África está a ser varrida por um furacão anticolonialista. As antigas potências coloniais estão a ser varridas à força toda. Os amigos africanos de Macron caem fragorosamente. As tropas dos colonialistas já não desembarcam nas capitais africanas para defenderem os fantoches de serviço, como se estivessem a beber um copo em casa. No Gabão aconteceu o mesmo. João Lourenço, de marcha atrás, vai já dizer que é um golpe inconstitucional desferido pelo terrorismo internacional. 

Alguém avise o nosso Presidente que o antigo líder do Senado gabonês foi apanhado a fugir com seis malas de porão cheias de dinheiro. Contadas as notas, estava ali o equivalente ao Orçamento-Geral do Estado do Gabão para este ano. Quem anda de marcha arrás acha que o fugitivo é dos bons e os que apanharam as malas de dinheiro são do terrorismo internacional. 

No que diz respeito à Ucrânia, João Lourenço ultrapassa largamente as posições ridículas de Marcelo Rebelo de Sousa. Sempre em marcha atrás considera a Federação Russa “o agressor”. Sempre a andar de marcha à ré ainda chega à Canata e canta o hino dos Heróis do Mar. Quer os nazis a matar russos e russófonos. Quer a OTAN dominando o mar Báltico. Quer um país amigo de Angola cercado pelo braço militar do estado terrorista mais perigoso do mundo. Está a milhas de distância dos anos em que a União Soviética financiava a Guerra pela Soberania Nacional e a Integridade Territorial. Formava os nossos quadros militares. Armava os nossos guerrilheiros. Armava os nossos combatentes de todas as guerras até 2002.

A Federação Russa está a desarmar e a desnazificar a Ucrânia. Pessoalmente preferia que não fosse necessário. Dava um rim, um pulmão, um olho, um ouvido, uma perna e um braço para que nunca mais houvesse guerra no mundo. Sou repórter e tenho fontes de máxima confiança. Hoje quero informar o presidente em marcha atrás que a desmilitarização do regime nazi de Kiev corre bem.

Até hoje foram destruídos 433 sistemas de defesa aérea S-300, Buk-M1 e Osa, 11. 570 tanques e outros blindados, 6. 128 canhões de artilharia de campanha e morteiros, 1. 146 lança foguetes múltiplos, 466 aviões, 247 helicópteros, 6. 234 drones e 12. 528 camiões militares. Não falo dos soldados mortos, feridos e mutilados porque tenho imensa pena. Se a operação militar especial passar para guerra, a Ucrânia acaba como país. A União Europeia nunca mais se levanta da falência. O Reino Unido vai ao fundo e os EUA lavam daí as suas mãos. Nem conhecem os senhores da guerra de hoje! 

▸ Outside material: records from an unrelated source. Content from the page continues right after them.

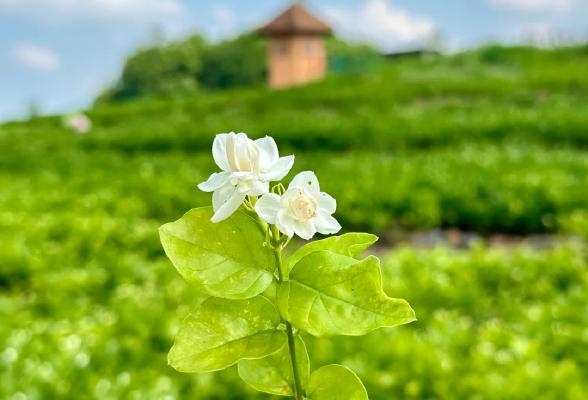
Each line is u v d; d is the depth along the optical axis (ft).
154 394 16.79
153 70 189.16
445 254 27.55
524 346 18.40
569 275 25.14
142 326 20.71
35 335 20.56
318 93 98.99
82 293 25.98
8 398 16.94
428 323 21.44
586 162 41.42
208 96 113.80
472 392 16.37
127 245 31.91
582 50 121.70
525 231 35.55
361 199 36.73
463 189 37.01
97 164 54.03
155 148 69.41
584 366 18.06
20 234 31.91
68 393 17.24
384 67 125.59
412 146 59.77
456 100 84.74
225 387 17.29
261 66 187.11
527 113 63.52
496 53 125.90
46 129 94.94
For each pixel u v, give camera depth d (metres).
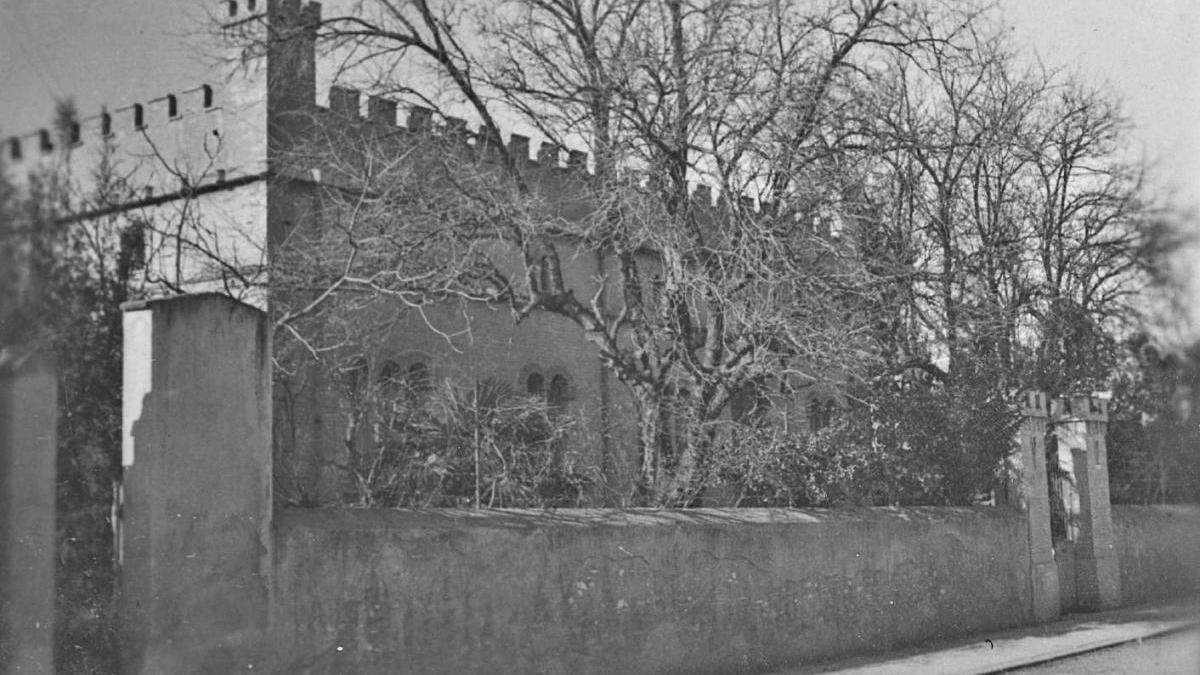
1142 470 24.80
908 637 16.69
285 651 9.62
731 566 14.00
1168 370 25.19
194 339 9.26
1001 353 22.27
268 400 9.83
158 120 29.97
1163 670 14.58
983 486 19.64
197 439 9.19
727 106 17.11
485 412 16.28
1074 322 24.91
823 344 16.20
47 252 11.55
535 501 15.55
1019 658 15.26
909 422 18.30
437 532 10.91
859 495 17.34
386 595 10.42
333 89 19.41
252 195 27.06
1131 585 23.05
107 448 9.98
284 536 9.77
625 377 18.42
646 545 12.98
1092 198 25.16
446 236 17.62
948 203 21.33
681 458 16.44
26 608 9.49
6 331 10.76
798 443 16.83
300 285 18.25
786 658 14.59
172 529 8.95
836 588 15.52
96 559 9.50
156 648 8.77
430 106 19.08
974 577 18.27
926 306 19.64
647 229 16.95
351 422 17.11
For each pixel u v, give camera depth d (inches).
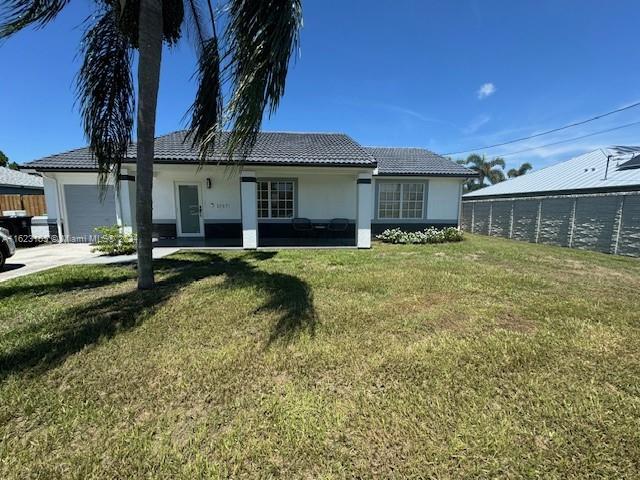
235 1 143.5
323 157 386.3
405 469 70.1
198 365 113.5
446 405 91.4
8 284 220.5
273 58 141.0
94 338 133.6
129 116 237.1
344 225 498.3
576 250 413.1
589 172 529.7
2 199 532.1
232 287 210.1
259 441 77.9
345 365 114.0
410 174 510.9
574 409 89.7
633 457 73.0
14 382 101.8
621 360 117.4
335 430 81.7
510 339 134.2
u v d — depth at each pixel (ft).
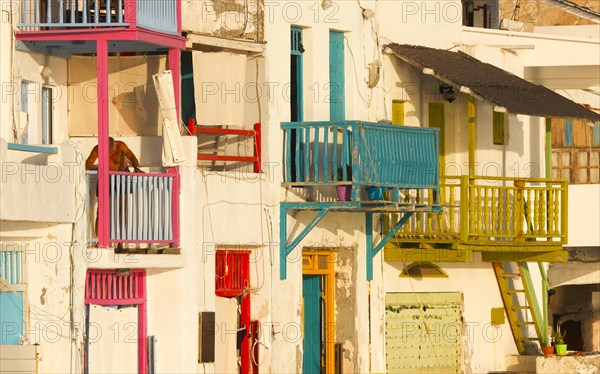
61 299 210.18
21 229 207.51
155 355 224.74
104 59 211.00
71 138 228.63
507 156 295.07
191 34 228.22
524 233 269.85
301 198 248.11
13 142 210.79
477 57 288.51
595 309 341.21
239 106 238.48
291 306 246.27
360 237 260.21
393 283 269.85
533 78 317.42
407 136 248.32
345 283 259.39
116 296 223.30
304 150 243.19
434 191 258.16
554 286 323.78
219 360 236.22
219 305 236.43
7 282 208.64
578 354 286.87
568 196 301.02
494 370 288.51
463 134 282.97
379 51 266.98
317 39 252.42
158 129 229.66
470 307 284.20
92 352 221.66
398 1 273.75
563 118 266.16
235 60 237.86
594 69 313.94
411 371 272.51
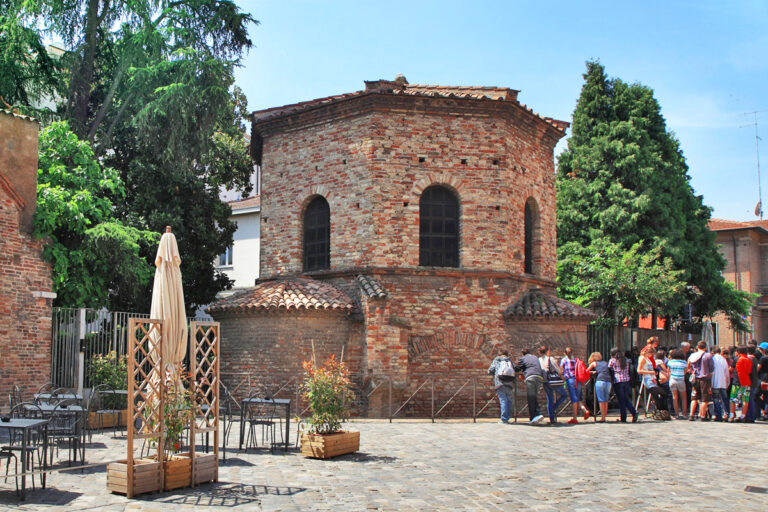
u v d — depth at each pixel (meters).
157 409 9.91
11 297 17.62
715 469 11.92
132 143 26.08
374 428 17.31
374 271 21.22
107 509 8.66
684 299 33.28
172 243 10.60
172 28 24.73
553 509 8.97
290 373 20.39
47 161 20.45
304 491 9.89
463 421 19.09
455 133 22.22
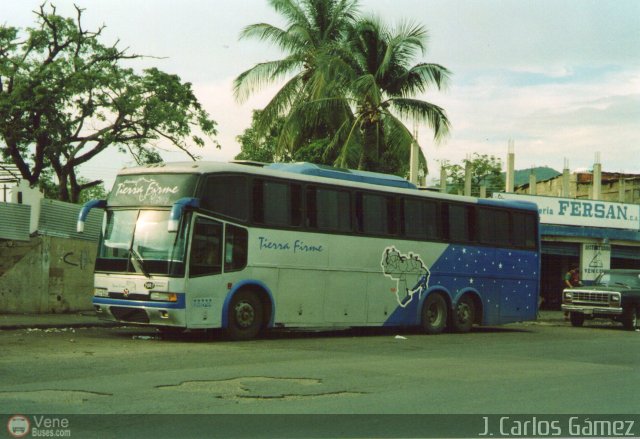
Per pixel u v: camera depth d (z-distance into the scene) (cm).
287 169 1766
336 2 3319
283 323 1661
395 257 1908
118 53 3281
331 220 1773
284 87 3186
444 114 2973
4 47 3188
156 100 3231
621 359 1434
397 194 1931
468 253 2102
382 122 2927
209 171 1541
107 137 3183
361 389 969
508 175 3369
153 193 1547
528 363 1316
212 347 1435
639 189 4706
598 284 2644
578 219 3369
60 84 3080
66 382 970
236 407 832
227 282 1559
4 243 2077
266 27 3222
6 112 3052
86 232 2212
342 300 1784
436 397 920
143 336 1636
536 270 2298
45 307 2127
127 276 1524
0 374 1034
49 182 3812
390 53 2914
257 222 1622
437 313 2023
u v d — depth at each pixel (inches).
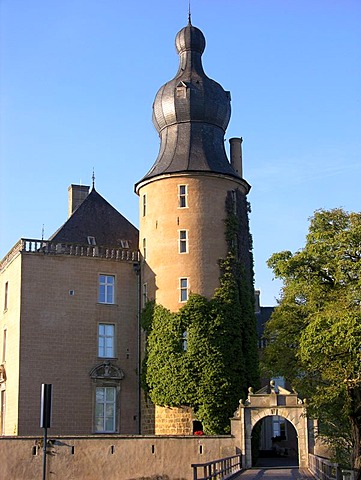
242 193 2030.0
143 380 1905.8
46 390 1096.8
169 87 2049.7
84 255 1971.0
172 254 1908.2
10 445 1512.1
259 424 1835.6
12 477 1499.8
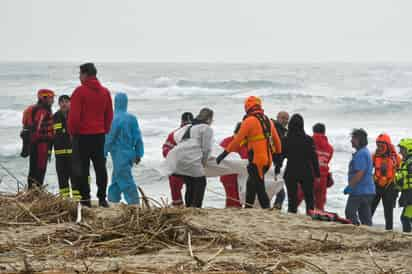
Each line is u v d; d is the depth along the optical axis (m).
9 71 194.88
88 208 16.12
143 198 14.30
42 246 12.52
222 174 20.25
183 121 21.38
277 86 120.44
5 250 12.15
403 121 79.25
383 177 22.06
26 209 15.05
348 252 12.98
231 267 10.91
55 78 156.25
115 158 20.22
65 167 20.69
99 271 10.48
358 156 20.91
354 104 89.31
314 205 21.47
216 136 62.81
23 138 20.91
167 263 11.17
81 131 16.84
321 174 21.78
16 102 96.06
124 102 20.34
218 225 14.74
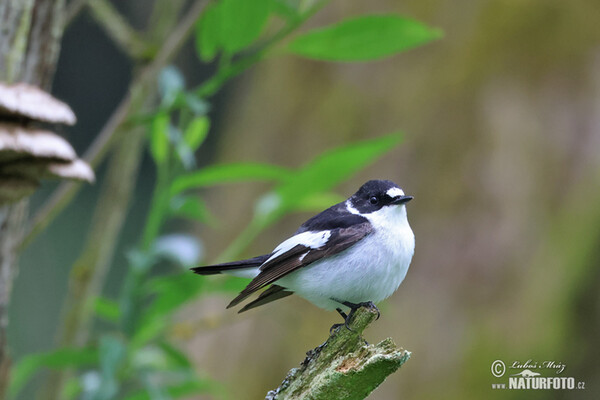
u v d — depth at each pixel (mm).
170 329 6367
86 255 7070
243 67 5914
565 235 11156
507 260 11164
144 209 16969
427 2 12078
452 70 11820
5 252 5609
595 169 11250
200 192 15109
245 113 13547
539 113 11555
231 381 11461
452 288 11195
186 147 6109
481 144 11523
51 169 4871
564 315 11289
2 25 5387
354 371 4172
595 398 11289
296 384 4539
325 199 6695
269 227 12016
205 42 6105
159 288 6059
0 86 4848
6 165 4801
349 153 5906
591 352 11320
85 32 16828
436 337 11078
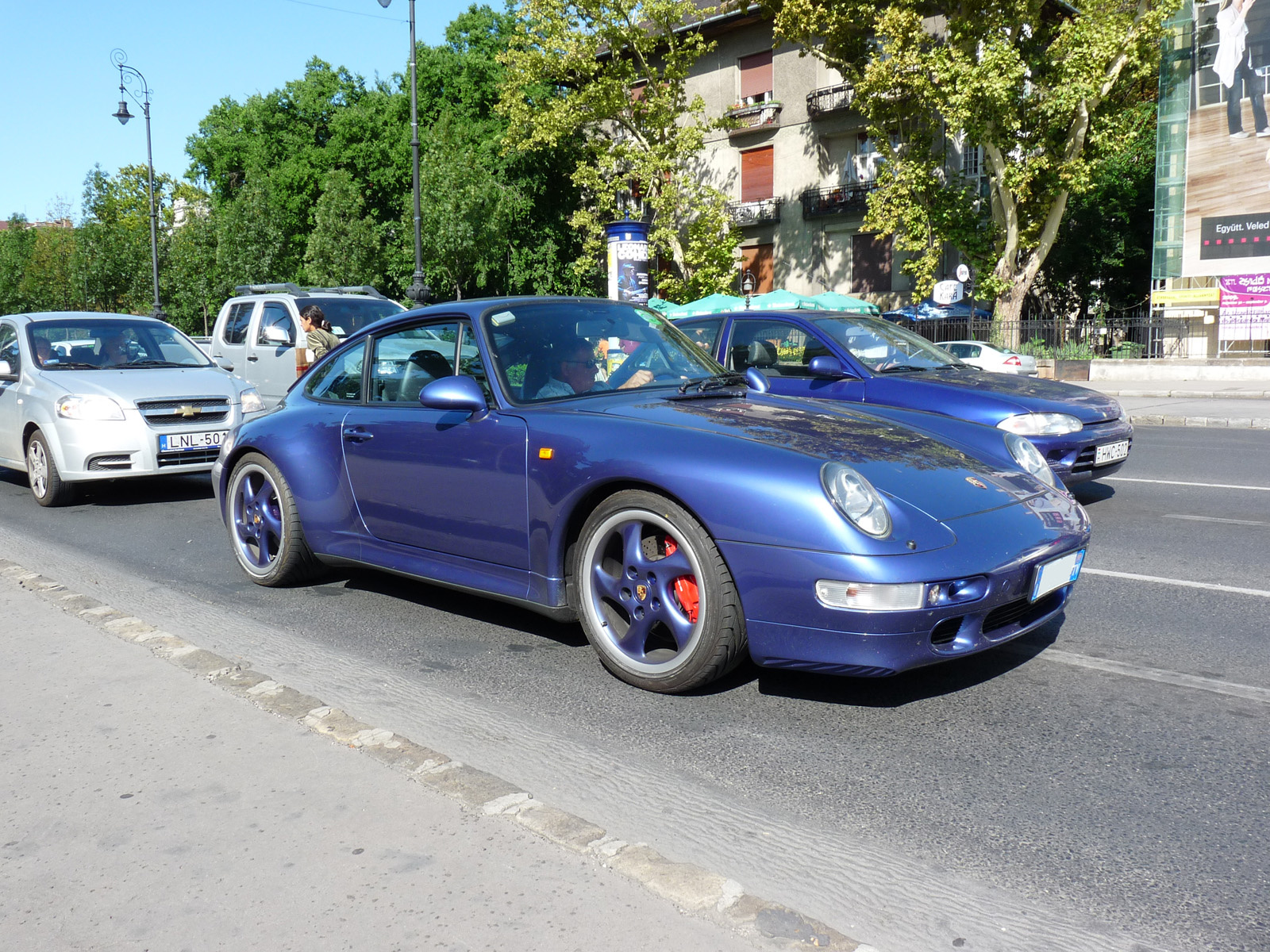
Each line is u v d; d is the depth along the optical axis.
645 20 32.19
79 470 7.67
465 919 2.05
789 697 3.42
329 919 2.06
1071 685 3.51
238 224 38.47
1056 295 33.19
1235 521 6.67
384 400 4.52
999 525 3.24
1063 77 22.27
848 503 3.04
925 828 2.48
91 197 43.28
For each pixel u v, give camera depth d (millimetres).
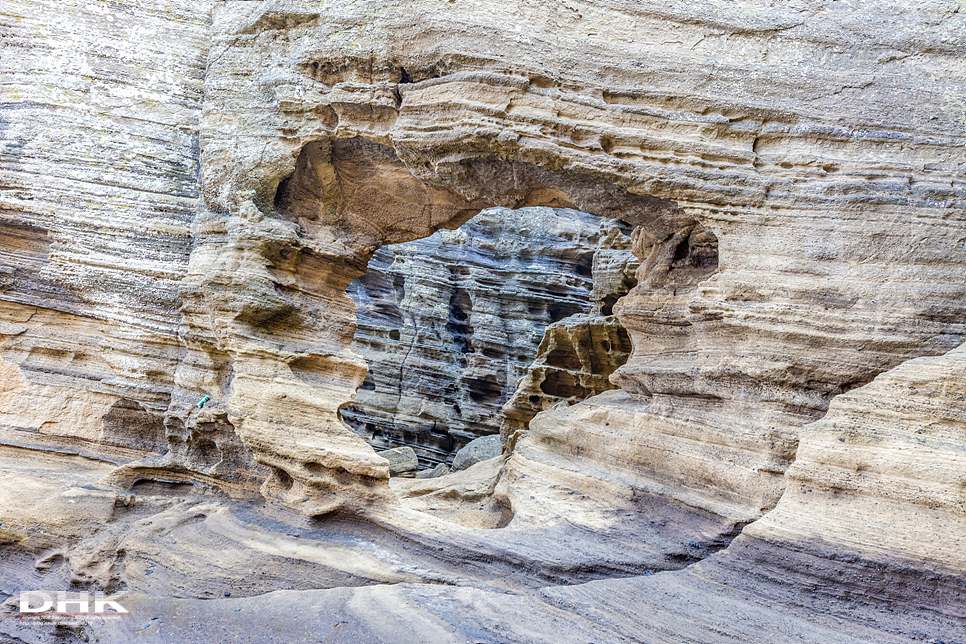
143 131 9055
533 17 8117
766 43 8219
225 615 6035
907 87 7707
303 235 9172
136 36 9148
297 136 8672
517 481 9430
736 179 7820
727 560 6547
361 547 7516
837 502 6234
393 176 9344
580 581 6883
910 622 5418
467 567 7285
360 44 8312
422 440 20688
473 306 21844
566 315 21984
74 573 6973
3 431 8906
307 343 8953
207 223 8797
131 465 8625
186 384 8812
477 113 7953
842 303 7254
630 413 9156
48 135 8875
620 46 8211
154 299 8930
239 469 8633
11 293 9070
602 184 8227
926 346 6918
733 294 7664
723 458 7766
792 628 5496
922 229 7133
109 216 8914
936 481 5773
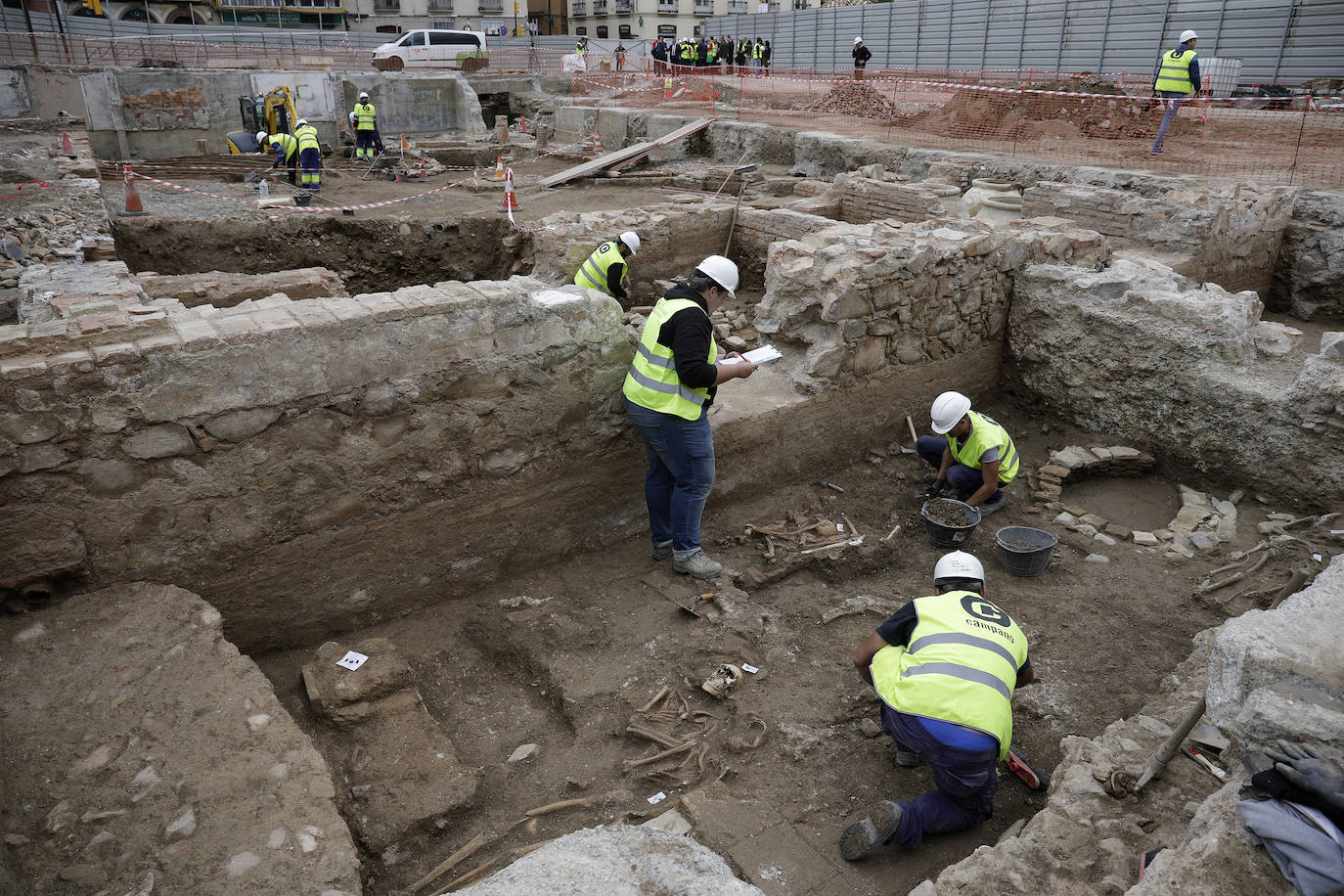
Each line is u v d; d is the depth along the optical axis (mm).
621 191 13992
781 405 5445
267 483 3777
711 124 16703
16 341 3211
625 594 4543
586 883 2186
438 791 3209
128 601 3455
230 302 5703
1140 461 5910
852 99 17172
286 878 2330
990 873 2592
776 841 3004
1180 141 12562
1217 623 4352
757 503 5461
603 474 4812
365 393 3873
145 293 5020
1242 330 5430
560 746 3594
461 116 21250
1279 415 5184
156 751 2719
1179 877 2049
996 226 8328
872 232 6461
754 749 3482
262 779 2645
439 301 3986
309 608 4090
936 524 4891
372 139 16844
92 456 3377
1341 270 8414
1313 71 16141
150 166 15328
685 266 9859
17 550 3328
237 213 10938
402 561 4281
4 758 2658
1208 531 5137
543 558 4766
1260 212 8211
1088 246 6816
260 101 18703
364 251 11039
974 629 3051
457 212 11891
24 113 16875
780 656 4031
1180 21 18141
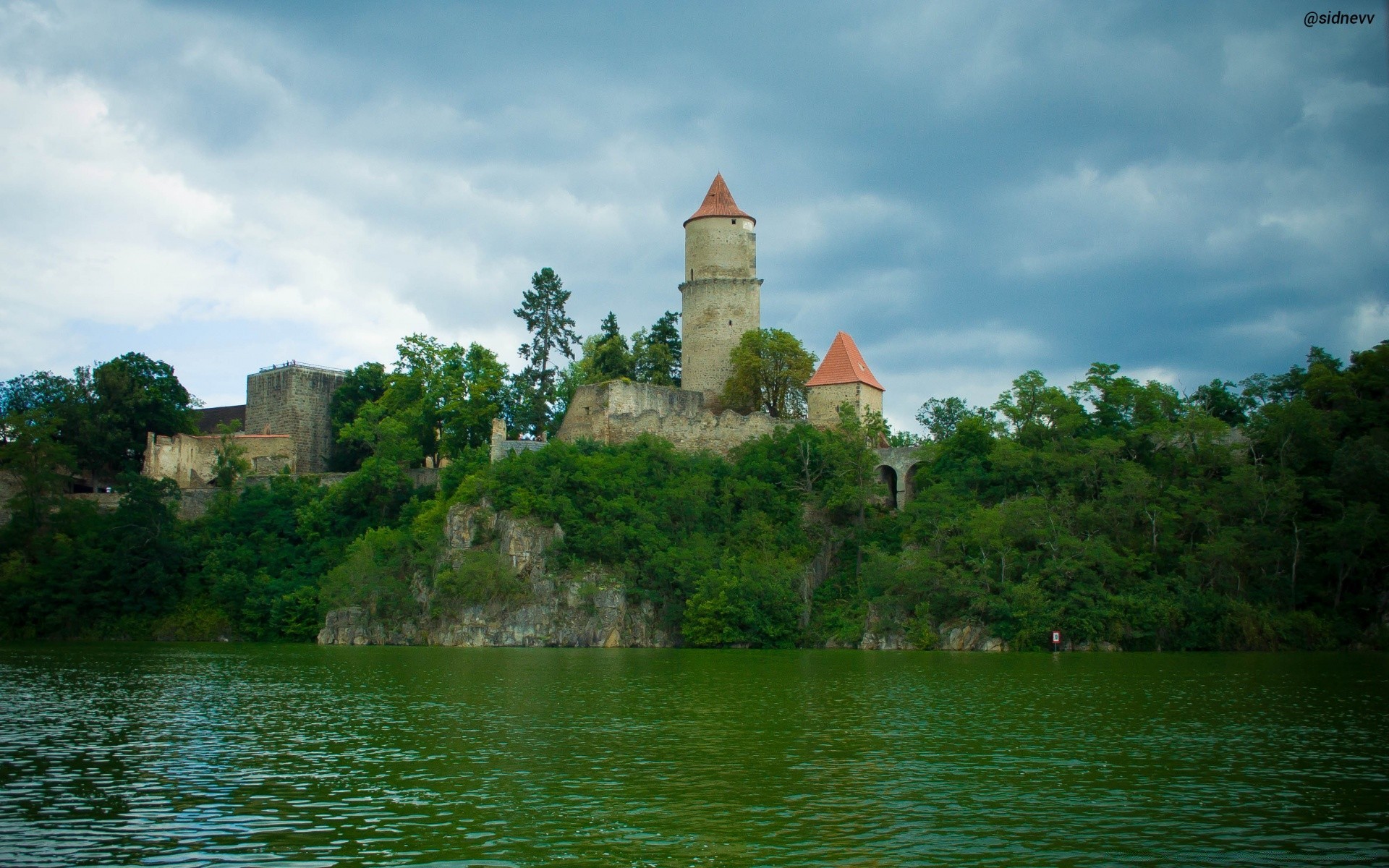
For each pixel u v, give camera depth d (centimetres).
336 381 13650
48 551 10281
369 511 10769
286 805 2762
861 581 9031
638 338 13688
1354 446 8662
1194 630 7881
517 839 2447
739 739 3741
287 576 10050
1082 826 2541
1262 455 9325
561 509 9250
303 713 4406
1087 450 9412
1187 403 10538
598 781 3031
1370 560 8338
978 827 2533
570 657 7544
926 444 10606
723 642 8600
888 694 5034
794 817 2631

Caso João Lourenço se afaste já do estado terrorista mais perigoso do mundo em marcha atrás, nunca chegará o tempo de ver África finalmente livre dos colonialistas. O movimento está em alta velocidade. Até o rato de sacristia António Guterres diz que estão a acontecer no Sahel coisas nunca vistas! Espere para ver o que aí vem.

A excelente Diplomacia Angolana já sabe o que vem aí. Os secretários do Presidente da República também sabem. Eu não posso ajudar. Sei que está tudo a mudar e rapidamente. Os colonialistas de sempre têm os dias contados. Desejo muito que aconteça o modelo angolano da República Popular de Angola. Se andarmos todos rapidamente em marcha atrás ainda chegamos a essa solução. Duvido que exista mão-de-obra política para essa mudança. Mas sabe bem sonhar alto.

Se João Lourenço não andasse de marcha atrás e desenvolvesse o modelo económico, social e político que recebeu de José Eduardo dos Santos, hoje a África Nova tinha um farol: Angola. Assim ninguém sabe. Pode muito bem acontecer que o nosso país ocupe o lugar da África do Sul dos anos 80. Um Estado Pária. 

Claro que isso não vai acontecer. Ainda temos amigos prontos a dar a mão ao Povo Angolano porque o Povo Angolano lutou pela libertação da África Austral e pelo esmagamento do regime de apartheid, a mais repugnante macha na Honra da Humanidade. 

Nem de marcha atrás João Lourenço vai entregar Angola ao estado terrorista mais perigoso do mundo.